Figure 4-14. Kalatura, Sri Lanka. Receding waters from tsunami (image from DigitalGlobe's QuickBird satellite, December 26, 2004. © 2005 DigitalGlobe Services, Inc.)
Of course, eyes work even better when aided by ears, and this potent combination is now being used to stem gun violence on the streets of Chicago and Los Angeles. SENTRI employs microphone surveillance to recognize the sound of a gunshot. The system can precisely locate the point of origin, turn a camera to center the shooter in the viewfinder, and make a 911 call to summon the police.[*] The key innovation of SENTRI is its ability to distinguish a gunshot from other loud noises typical in an urban environment. In fact, this type of automatic pattern recognition is critical in a world where the flow of data far exceeds the limits of human attention. We can't possibly watch all the video or view all the satellite imagery, so we must rely on computers to identify the important events and patterns, converting physical data into symbolic information. This is an area of active research and development, as the following examples illustrate:
In Microsoft's Easy Living project, real-time 3D cameras provide stereo-vision positioning capabilities. These vision location systems can identify individuals by analyzing combinations of silhouette, skin color, and face pattern.

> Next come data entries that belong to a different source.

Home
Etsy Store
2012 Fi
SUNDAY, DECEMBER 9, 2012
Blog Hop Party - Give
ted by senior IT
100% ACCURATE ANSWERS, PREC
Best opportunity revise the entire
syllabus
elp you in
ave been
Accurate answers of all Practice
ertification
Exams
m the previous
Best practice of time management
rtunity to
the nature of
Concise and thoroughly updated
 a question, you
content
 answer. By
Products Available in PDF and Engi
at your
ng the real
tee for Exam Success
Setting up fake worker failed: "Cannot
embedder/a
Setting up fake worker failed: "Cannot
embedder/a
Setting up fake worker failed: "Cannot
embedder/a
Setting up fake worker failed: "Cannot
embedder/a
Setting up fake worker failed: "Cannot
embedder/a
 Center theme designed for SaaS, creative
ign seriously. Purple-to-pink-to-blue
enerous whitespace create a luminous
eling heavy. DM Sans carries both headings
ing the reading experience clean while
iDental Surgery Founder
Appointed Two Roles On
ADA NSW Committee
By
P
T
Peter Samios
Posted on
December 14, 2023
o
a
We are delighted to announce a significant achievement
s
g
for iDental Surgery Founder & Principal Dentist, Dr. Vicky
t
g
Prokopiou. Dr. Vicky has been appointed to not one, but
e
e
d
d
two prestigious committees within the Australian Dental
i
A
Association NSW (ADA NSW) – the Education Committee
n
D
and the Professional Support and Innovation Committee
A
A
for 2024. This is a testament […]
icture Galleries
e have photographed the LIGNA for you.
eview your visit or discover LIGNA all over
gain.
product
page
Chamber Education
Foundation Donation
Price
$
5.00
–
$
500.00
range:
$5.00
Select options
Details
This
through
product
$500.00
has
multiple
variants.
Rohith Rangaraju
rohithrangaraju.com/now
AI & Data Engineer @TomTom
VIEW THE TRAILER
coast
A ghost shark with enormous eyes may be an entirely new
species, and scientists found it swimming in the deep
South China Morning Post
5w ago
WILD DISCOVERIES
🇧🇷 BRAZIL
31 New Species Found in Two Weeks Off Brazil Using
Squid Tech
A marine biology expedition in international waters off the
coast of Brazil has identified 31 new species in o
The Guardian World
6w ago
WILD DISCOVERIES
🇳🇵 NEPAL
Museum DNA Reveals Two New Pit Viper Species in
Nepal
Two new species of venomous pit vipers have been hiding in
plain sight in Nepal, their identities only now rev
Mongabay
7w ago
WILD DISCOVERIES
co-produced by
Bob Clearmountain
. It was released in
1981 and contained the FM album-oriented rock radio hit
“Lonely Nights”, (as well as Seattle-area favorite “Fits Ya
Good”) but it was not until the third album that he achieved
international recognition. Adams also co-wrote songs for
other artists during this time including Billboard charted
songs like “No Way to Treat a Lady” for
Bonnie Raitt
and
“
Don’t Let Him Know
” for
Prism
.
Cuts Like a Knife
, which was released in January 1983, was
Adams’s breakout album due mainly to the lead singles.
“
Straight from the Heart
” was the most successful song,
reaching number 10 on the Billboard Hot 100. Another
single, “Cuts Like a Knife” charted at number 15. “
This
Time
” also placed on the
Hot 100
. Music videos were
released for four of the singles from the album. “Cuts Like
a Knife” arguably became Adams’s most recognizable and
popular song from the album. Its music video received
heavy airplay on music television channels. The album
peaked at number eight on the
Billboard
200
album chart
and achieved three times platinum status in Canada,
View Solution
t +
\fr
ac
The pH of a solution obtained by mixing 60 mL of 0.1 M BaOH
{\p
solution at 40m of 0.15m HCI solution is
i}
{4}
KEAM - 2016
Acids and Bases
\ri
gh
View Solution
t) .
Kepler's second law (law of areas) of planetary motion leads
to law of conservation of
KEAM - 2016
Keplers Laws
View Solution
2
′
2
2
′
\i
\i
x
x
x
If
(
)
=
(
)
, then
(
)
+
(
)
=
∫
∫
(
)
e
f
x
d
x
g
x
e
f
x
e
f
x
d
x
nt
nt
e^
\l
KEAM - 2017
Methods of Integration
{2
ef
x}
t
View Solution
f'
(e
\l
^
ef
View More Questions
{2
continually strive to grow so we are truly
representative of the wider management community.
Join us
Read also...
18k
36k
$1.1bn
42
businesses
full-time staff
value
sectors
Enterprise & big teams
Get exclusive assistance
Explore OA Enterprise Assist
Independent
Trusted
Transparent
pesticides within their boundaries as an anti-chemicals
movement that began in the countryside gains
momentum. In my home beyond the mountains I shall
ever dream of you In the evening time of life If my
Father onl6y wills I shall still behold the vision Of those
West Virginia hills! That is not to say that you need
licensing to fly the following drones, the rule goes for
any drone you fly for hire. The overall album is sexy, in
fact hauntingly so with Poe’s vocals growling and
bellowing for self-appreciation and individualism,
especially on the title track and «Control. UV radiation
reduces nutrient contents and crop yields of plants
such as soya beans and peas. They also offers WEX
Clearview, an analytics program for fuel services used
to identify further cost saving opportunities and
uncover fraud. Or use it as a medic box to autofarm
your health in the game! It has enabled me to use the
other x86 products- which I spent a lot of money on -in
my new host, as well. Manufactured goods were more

In Georgia Tech's Smart Floor , embedded sensors capture footfalls. By utilizing biometric features such as weight, gait distance, and gait period, these smart floors are able to identify and track individuals by their unique footfall signatures.
Sensors are increasingly used in homes and businesses and by law enforcement agencies to detect chemical and biological agents in our air and water.
Sensors that track velocity, force, and location are finding their way into baseball gloves, football helmets, and soccer balls. Hockey pucks are loaded with infrared sensors that enable television viewers to see 95 mph slap shots as streaking comets.
In many cities, networks of video cameras, radar devices, and road-embedded sensors provide commuters with real-time, online information about accidents, construction, road conditions, and traffic speeds, like the map in Figure 4-15.
Figure 4-15. Traffic conditions in New York from TrafficPulse at http://www.traffic.com/
And here's one of my favorites. An English company is developing a healthcare toilet with embedded sensors that can monitor your diet and detect health problems:
The sensors can analyse for diabetes, for instance. Blood sugar can be monitored and the results sent via the Internet to the user's doctor or pharmacist.[*]
Physical output becomes digital input in this transformation of waste into metadata. Sensors are coming to a loo near you. And this strange business of sensory cyberspace imports has just begun. We can hardly imagine all the weird and wonderful possibilities.